**Tarefa a cumprir**
Retome o texto sobre as relações de trabalho e a dominação social, dando-lhe continuidade logo após a última frase apresentada.

━━ Texto para leitura

Daí, em virtude das desigualdades nas relações sociais laborais, como consequência, surgiu o Direito do Trabalho com o propósito de mitigar os conflitos de interesses, o processo de desumanização trabalhista e exploração demasiada do processo produtivo realizado pelos trabalhadores em favor dos seus patrões, em todos os modos de produções, inclusive no capitalismo, desde o seu nascedouro até os dias atuais.
2. Uma possível discussão sobre as relações de trabalho no processamento de dominação social
Os chamados teóricos das ciências sociais foram vários, muito embora a sociologia ou os sociólogos tenha como destaque Augusto Comte, Emile Durkheim, Max Weber e Karl Marx. Estes cientistas sociais discutiram as relações sociais por vários prismas e com metodologias diferentes, conforme o foco ou objeto de estudo. Karl Marx, tratando de analisar os relacionamentos sociais – mesmos que muitas vezes desumanos – com foco voltado para as relações de trabalho e de produção, vai perceber e afirmar que as relações sociais, no contexto histórico do modo de produção, sempre foram e serão de relações de exploração e dominação social, pois quem possui riquezas não trabalha, mas impõe todas as formas de trabalho e espoliação àqueles que trabalham e necessitam de meios (bens materiais e dinheiro) para viver; ou mesmo que venham a trabalhar suas condições de trabalho são incomparáveis com as daqueles que trabalham de sol a sol, a preço de pão e água.

━━━━
━━ Material fornecido

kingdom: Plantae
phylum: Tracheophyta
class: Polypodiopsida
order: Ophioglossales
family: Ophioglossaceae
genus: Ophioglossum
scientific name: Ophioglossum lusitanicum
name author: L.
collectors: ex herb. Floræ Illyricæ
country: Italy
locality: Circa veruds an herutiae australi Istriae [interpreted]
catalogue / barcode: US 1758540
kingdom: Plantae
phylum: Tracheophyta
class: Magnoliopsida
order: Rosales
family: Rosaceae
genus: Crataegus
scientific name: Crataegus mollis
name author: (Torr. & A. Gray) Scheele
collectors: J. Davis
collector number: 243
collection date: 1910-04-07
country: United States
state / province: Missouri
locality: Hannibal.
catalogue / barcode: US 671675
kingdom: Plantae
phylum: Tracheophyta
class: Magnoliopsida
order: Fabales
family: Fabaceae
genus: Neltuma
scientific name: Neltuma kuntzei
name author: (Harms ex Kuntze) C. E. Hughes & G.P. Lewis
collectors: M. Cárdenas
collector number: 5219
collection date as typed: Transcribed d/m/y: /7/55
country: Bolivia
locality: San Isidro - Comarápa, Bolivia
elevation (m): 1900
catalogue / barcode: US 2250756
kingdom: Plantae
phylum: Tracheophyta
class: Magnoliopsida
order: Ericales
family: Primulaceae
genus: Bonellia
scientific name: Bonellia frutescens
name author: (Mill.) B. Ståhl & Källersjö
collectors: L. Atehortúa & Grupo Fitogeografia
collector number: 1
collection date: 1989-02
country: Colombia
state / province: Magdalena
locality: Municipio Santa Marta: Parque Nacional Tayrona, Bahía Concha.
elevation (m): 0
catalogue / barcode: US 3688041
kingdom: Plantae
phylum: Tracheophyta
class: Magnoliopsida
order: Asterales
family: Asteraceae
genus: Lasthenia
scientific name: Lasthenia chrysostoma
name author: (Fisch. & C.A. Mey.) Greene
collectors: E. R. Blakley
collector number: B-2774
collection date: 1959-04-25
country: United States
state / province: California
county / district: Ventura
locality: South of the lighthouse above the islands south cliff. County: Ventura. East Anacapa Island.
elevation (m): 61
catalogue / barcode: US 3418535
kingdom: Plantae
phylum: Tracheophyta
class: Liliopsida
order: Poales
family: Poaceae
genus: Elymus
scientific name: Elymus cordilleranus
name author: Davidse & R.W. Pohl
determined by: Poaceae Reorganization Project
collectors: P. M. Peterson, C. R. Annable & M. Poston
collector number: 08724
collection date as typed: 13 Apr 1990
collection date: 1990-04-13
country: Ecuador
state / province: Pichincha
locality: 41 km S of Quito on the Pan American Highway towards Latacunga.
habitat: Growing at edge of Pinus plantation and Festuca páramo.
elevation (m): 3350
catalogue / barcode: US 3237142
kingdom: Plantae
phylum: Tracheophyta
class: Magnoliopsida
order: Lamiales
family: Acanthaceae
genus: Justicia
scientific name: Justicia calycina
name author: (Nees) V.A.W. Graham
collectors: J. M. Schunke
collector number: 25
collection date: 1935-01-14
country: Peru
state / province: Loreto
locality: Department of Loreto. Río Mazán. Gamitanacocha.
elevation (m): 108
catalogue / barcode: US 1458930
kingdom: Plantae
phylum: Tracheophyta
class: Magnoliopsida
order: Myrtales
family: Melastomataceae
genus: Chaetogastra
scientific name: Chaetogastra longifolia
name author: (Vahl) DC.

━━━━

**Resultado do exercício**
A estrutura lógica do pensamento de Marx foi que em dados momentos da humanidade, quando os indivíduos em sociedade passaram a estabelecer bens e valores, uns se apoderando e acumulando bens mais do que outros, surgiram também os processos de expropriação de bem alheio (a força de trabalho) e imposição de prestação de trabalho desvalorizado pelo seu tomador.
As análises, os métodos, os resultados e consequências dos estudos sociais de Marx e, posteriormente, seus seguidores levaram a uma preocupação de parte da sociedade, os cientistas sociais e os juristas sobremaneira, trazendo como resultado a criação do Direito do Trabalho, dos juízes trabalhistas e dos Tribunais do Trabalho, que se espalharam pelo mundo ocidental, com o propósito de suavizar as misérias resultantes das ligações trabalhistas entre empregador e empregado, que pode se traduzir também por patrão e operário; ou quem sabe, ainda nos dias modernos, senhor e servo.
Diz o texto da Carta da República brasileira, acerca da valorosa Justiça do Trabalho (que parecem estar tentando enfraquecê-la ou neutralizá-la na nova ordem jurídica pátria, com a reforma trabalhista):
Art. 111. São órgãos da Justiça do Trabalho:
I - o Tribunal Superior do Trabalho;
II - os Tribunais Regionais do Trabalho;
III - Juizes do Trabalho.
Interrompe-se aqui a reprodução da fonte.